A autorização para a prisão domiciliar foi concedida após o ex-presidente ser diagnosticado com broncopneumonia bacteriana e passar por internação no Hospital DF Star, em Brasília.
Pedido de prorrogação da prisão domiciliar
Com a proximidade do término dos 90 dias, caberá ao Supremo analisar eventual solicitação da defesa e decidir se o regime domiciliar será mantido ou se haverá alteração nas condições de cumprimento da pena.
A expectativa é de que o pedido seja protocolado nos próximos dias.
Condenação e justificativa da medida
Bolsonaro cumpre pena após ter sido condenado pela Primeira Turma do STF a 27 anos e 3 meses de prisão por liderar uma trama golpista.
A decisão que permitiu o cumprimento da pena em regime domiciliar considerou o agravamento de seu quadro clínico e a necessidade de acompanhamento médico.

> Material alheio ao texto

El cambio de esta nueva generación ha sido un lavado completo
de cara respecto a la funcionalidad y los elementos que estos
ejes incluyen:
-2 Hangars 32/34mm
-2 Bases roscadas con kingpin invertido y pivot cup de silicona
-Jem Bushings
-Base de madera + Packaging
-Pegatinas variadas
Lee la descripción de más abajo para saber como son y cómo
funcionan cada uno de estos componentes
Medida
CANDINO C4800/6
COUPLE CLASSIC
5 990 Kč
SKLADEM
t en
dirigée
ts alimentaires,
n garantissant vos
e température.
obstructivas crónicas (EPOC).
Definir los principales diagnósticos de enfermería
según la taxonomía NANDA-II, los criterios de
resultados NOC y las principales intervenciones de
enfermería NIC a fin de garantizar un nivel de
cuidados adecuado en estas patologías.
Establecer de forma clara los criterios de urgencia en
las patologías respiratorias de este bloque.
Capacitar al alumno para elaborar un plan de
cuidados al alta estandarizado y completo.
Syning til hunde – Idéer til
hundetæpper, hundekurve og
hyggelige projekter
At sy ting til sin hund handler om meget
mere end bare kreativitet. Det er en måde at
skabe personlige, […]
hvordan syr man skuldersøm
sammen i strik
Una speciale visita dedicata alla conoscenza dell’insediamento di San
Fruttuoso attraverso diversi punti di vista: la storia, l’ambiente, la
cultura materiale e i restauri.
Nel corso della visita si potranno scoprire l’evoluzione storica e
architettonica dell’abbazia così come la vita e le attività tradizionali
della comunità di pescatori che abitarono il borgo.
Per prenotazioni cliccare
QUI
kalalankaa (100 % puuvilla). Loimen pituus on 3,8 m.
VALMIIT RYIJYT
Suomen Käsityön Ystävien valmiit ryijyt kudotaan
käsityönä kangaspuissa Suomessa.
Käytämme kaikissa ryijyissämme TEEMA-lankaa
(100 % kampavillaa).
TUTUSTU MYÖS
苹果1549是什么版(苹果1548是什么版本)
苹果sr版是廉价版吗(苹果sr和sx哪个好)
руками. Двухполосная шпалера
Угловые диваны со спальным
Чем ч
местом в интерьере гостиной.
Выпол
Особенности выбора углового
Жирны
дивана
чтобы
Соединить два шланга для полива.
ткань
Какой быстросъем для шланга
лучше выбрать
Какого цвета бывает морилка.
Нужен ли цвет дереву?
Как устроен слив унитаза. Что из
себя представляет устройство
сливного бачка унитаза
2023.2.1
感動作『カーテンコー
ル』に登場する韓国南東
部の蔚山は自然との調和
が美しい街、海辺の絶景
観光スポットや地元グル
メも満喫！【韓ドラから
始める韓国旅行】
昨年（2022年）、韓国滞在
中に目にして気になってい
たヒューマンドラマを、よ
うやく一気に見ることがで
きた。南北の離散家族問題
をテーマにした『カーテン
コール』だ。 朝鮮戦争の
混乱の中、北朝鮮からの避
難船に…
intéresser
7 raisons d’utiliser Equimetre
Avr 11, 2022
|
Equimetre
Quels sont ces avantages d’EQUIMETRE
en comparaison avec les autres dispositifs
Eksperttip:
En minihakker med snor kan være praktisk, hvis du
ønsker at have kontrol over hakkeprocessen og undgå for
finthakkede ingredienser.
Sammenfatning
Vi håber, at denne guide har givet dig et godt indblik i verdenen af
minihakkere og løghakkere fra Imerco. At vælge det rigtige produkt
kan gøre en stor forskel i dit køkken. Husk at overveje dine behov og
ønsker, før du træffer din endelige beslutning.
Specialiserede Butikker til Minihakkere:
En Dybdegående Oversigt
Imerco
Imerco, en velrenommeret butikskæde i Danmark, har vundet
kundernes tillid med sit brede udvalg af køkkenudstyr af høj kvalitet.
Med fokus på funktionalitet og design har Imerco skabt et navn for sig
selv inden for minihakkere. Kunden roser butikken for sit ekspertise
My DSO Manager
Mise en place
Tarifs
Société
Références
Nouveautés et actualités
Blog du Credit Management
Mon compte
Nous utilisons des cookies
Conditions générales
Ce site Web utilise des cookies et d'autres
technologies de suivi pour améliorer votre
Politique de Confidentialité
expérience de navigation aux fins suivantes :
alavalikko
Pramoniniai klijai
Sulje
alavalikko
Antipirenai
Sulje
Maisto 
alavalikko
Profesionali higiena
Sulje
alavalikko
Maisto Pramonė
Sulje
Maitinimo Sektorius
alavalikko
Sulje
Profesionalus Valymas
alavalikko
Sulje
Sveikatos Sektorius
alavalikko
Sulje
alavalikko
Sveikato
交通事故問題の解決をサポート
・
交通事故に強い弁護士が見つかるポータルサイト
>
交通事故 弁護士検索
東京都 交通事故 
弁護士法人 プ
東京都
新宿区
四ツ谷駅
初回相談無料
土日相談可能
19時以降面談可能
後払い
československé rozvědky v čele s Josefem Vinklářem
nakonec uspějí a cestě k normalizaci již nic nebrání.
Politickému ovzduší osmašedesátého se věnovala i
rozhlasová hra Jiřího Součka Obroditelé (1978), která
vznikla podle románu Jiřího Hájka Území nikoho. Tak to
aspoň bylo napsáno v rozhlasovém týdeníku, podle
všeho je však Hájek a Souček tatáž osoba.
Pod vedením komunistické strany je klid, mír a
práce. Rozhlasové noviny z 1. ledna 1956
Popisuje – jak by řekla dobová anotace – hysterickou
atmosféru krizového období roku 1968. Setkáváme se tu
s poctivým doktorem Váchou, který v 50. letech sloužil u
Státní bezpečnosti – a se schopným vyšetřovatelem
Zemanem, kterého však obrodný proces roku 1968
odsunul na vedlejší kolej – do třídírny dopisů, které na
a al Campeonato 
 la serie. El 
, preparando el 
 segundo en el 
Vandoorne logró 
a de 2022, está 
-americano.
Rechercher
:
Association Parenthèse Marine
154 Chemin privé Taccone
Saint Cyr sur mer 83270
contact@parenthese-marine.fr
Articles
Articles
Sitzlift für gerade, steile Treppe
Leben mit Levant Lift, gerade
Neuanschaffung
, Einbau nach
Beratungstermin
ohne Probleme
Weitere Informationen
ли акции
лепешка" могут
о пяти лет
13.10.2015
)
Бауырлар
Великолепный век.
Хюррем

Restrições impostas pelo STF
Durante o período de prisão domiciliar, o ex-presidente permaneceu submetido a uma série de restrições impostas pelo Supremo.
- Uso de tornozeleira eletrônica;
- Proibição de utilizar celulares;
- Proibição de utilizar redes sociais;
- Limitações quanto ao recebimento de visitas.
Pelas regras estabelecidas pelo STF, apenas familiares e advogados puderam manter contato com Bolsonaro, dentro de horários previamente definidos.
O acesso de representantes políticos e aliados também foi restringido durante o cumprimento da medida.